On 10/28/2014 09:05 PM, Bart Schaefer wrote:
} ... so, I finally have my gloriously, deliciously unexpanded, plain
} vanilla command, exactly as I

Well, you think so, but really it just happens that nothing you typed
needed to be metafied.
Deo volente! For now I don't even want to think about metafying, my head would explode.

History is expanded by the lexer as each word is consumed, because as
I mentioned in private email, the expansion has to be re-analyzed to
correctly tokenize it.  So the previously-discussed point in input.c
where VERBOSE is handled, is the line with history expanded.
Yeah, that's the right form, but at that point, it's so generous, it prints everything the
shell does, like preexec(), and the whole init of the shell.

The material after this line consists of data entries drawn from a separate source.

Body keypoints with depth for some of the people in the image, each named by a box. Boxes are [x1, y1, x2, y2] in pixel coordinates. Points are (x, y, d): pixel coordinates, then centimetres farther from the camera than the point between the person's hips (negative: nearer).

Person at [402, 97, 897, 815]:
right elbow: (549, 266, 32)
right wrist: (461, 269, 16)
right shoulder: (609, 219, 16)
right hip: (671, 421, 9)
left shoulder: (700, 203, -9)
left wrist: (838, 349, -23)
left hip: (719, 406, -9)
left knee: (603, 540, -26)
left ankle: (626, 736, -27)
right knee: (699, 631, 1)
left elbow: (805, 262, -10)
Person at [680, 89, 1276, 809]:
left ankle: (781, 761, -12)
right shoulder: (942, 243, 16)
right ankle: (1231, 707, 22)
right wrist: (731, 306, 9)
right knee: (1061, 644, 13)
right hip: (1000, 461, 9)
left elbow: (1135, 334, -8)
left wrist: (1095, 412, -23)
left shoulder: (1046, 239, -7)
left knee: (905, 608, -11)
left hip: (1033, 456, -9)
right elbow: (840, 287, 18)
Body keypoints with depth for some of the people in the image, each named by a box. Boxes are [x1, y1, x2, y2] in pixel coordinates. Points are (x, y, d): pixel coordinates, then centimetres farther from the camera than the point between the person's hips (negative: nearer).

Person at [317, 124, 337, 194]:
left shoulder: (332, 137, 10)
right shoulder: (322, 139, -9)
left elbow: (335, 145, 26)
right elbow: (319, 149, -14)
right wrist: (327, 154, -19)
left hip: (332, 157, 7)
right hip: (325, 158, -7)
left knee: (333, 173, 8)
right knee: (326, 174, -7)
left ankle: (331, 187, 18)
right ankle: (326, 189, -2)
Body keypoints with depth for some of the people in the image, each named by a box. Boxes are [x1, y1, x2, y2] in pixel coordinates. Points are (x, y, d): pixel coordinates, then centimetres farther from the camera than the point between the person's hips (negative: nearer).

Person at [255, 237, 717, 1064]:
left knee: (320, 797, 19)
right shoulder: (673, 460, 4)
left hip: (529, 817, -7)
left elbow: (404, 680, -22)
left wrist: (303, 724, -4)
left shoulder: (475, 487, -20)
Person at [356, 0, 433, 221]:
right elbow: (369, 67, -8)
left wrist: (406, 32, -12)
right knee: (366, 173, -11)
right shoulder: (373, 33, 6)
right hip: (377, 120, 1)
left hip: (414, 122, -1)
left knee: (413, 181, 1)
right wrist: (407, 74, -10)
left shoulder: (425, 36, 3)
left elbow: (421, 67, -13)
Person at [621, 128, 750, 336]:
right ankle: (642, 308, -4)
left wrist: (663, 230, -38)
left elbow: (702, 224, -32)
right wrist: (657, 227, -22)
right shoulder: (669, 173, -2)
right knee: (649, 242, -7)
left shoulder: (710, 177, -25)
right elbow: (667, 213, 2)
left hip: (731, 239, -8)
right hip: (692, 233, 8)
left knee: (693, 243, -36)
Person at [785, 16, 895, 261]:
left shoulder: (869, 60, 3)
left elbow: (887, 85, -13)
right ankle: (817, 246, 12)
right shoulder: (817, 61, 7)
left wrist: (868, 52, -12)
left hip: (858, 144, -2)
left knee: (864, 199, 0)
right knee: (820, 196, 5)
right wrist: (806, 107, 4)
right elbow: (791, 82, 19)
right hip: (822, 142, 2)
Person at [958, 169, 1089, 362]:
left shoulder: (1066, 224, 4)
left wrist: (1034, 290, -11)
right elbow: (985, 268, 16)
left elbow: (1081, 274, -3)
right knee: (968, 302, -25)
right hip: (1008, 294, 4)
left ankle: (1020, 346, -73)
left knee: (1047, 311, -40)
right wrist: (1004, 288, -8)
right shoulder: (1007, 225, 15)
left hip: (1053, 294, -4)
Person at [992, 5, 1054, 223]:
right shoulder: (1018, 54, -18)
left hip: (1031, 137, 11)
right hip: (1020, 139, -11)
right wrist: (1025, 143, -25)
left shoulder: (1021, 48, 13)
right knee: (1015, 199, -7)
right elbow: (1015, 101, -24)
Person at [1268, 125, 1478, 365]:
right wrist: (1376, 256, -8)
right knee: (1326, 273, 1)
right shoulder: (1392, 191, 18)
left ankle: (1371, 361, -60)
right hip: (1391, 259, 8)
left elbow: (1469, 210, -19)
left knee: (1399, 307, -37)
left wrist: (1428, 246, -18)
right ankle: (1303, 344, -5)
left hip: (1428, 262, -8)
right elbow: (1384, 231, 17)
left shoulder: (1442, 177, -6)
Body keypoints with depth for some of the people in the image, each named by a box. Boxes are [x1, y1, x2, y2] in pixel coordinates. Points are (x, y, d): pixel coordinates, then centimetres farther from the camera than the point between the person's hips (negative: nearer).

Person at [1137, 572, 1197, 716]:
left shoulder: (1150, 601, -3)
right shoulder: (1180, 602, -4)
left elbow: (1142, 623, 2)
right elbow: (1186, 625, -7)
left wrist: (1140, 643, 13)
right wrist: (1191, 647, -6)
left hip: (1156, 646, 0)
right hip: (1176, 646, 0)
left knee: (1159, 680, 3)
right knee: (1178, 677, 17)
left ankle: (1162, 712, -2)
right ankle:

When prog is non-NULL (the else branch of that if), it contains the
compiled form of the input code, which is already broken up into the
set of commands that will be executed.  There is no human-readable
decomposed form of the individual commands that make up a finished
input event; getpermtext(prog) returns the readable form of the entire
thing, which is the closest you get.
Right, it looks good, and each command is on it's own line;

    $ ls init.c*; ls $PWD/main.* > /tmp/junk
    FILE: init.c LINE: 185
    ls init.c*
    ls $PWD/main.* > /tmp/junk

    (output)

It's proof against expansion of glob, variables and redirection ... pretty much all I'm thinking of.
bangchar/history is expanded, and so are aliases, but that's good.
So, if there was just some way of matching each line of that output from getpermtext() with the
appropriate command, then I'd be close to the finish line. if, in:

   $ ls main.c; ls init.c; ls version.h

... 'ls init.c' could 'know' that it is command #2 of 3, then I could grab line #2 from getpermtext(), and if I could then assign that to a shell variable, I'd have exactly what I want: each command would have access to the verbatim command line 'segment' that called it (that is, between the semicolons).